A major drought has hit California, and new tech is springing up to address water shortages
Many researchers are focusing on agriculture, which makes up 70% of our water usage
The U.N. kicks off World Water Day on Sunday to bring more attention to water issues
Sometimes it takes a disaster to inspire innovation.
There is a major drought in California. It’s not the first state to face a water shortage recently, and it’s definitely not the first time California has had to battle drought, but it could drag on for a decade and have a significant impact on all Americans who rely on California farms for food.
Residents, the government and the agriculture industry are hoping for some high-tech solutions for a very old problem.
Surprisingly, given its California location, Silicon Valley isn’t a hotbed of drought and water research. Most local investors and venture capitalists aren’t looking to invest in something that will take at least 10 years to pay off. They want software, cheap-to-make mobile apps that gather and monetize data about people, and consumer goods like phones, smart watches and futuristic thermostats.
“Water doesn’t always fit the venture capital model,” said Scott Bryan, COO of Imagine H2O, a San Francisco nonprofit focused on helping water-technology companies get their ideas off the ground.
As the United Nations observes World Water Day on Saturday, it’s fitting that the biggest water research and innovation hubs are scattered around the globe. Australia, Singapore, the Netherlands and Israel are global leaders in the industry out of geographic necessity. In the United States, there are water-research centers clustered in Fresno and San Diego in California, and in Fort Collins, Colorado, Boston and Milwaukee.
In Milwaukee, the roots of the water industry go back 100 years and are tied to the city’s big breweries. Now there are 150 water-tech companies in the region, and five of the 11 largest companies in the world either have their headquarters or a major operation there.
Green roofs and tree trays
Dean Amhaus runs The Water Council, which has created the Global Water Center, a Milwaukee complex with almost 100,000 square feet of research space, labs, offices and conference rooms. Researchers and entrepreneurs come together to collaborate on water-technology issues.
The space houses intriguing startups such as Hanging Gardens, which builds “green” roofs that help collect storm water. There also are products that help detect leaks, waste-water treatment research, and tools for better tracking water usage and waste.

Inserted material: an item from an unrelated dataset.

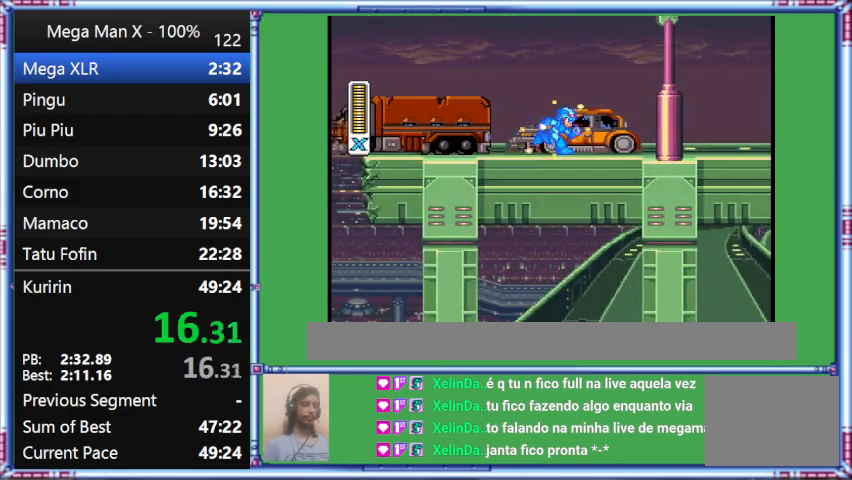
{"buttons": ["Y", "DPAD_RIGHT"], "events": []}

Agriculture accounts for 70% of all our water usage, so much of the current technology focuses on helping farms use water more efficiently. Solutions range from the high-tech, like using big data and infrared aerial monitoring to give farmers more precise water information, to the simpler but ingenious, such as specialized plastic trays that fit around the bases of young trees.

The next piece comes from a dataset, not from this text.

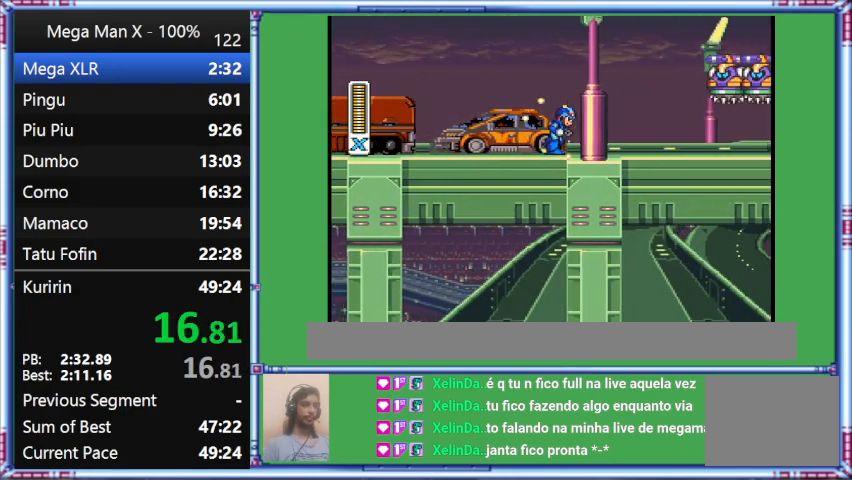
{"buttons": ["Y", "DPAD_RIGHT"], "events": []}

Imagine H2O’s latest class has a crop of promising agriculture technology companies. WatrHub wants to be the Bloomberg Terminal of agriculture. The Toronto-based company was founded by a former Microsoft employee and a former Apple employee. They’re using their experience working with big data sets to scrape together all the available information that might be useful to water and wastewater systems in North America.
Getting better information is also what inspired the two founders of WellIntel. They have invented a monitor that gathers real-time data from water wells using sonar. Farms or rural homes with wells on their property can choose to keep their information private or share it anonymously with WellIntel, which uses the data to help government agencies and others see the bigger picture of water shortages.

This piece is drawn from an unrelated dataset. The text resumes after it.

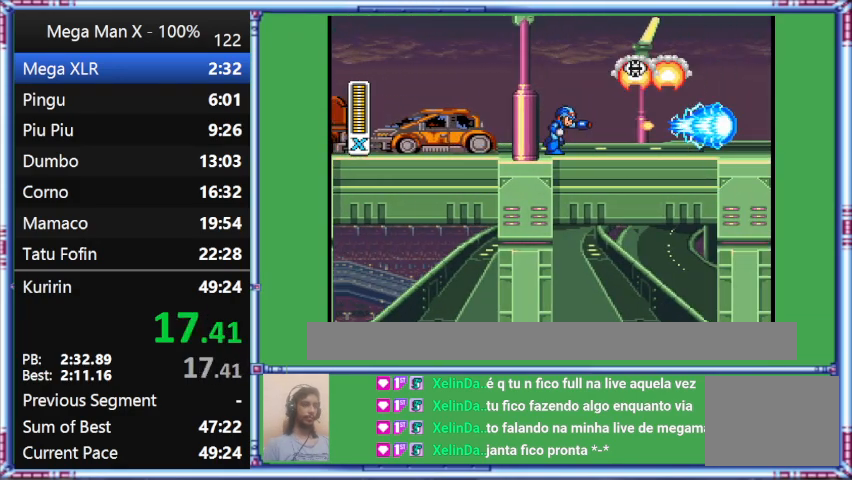
{"buttons": ["Y", "DPAD_RIGHT"], "events": []}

Then there’s the plastic tray, the brainchild of an Israeli company called Tal-Ya which claims it can reduce water consumption by up to 50 percent. The lightweight square funnels rainwater or irrigation water toward the base of a tree and blocks sunlight, which kills weeds. It also captures any evaporating soil moisture, condensing it and trickling it back to the roots. As a bonus, the reflective surface redirects light back to the plant to aid in light absorption.
All the companies have seen a recent uptick in interest in their products.
“Everybody for the most part has been tuned out on water (shortages) because within the U.S. it’s not really been a big issue,” said Amhaus. “The situation in California has raised huge attention to the fact that we actually do have a problem.”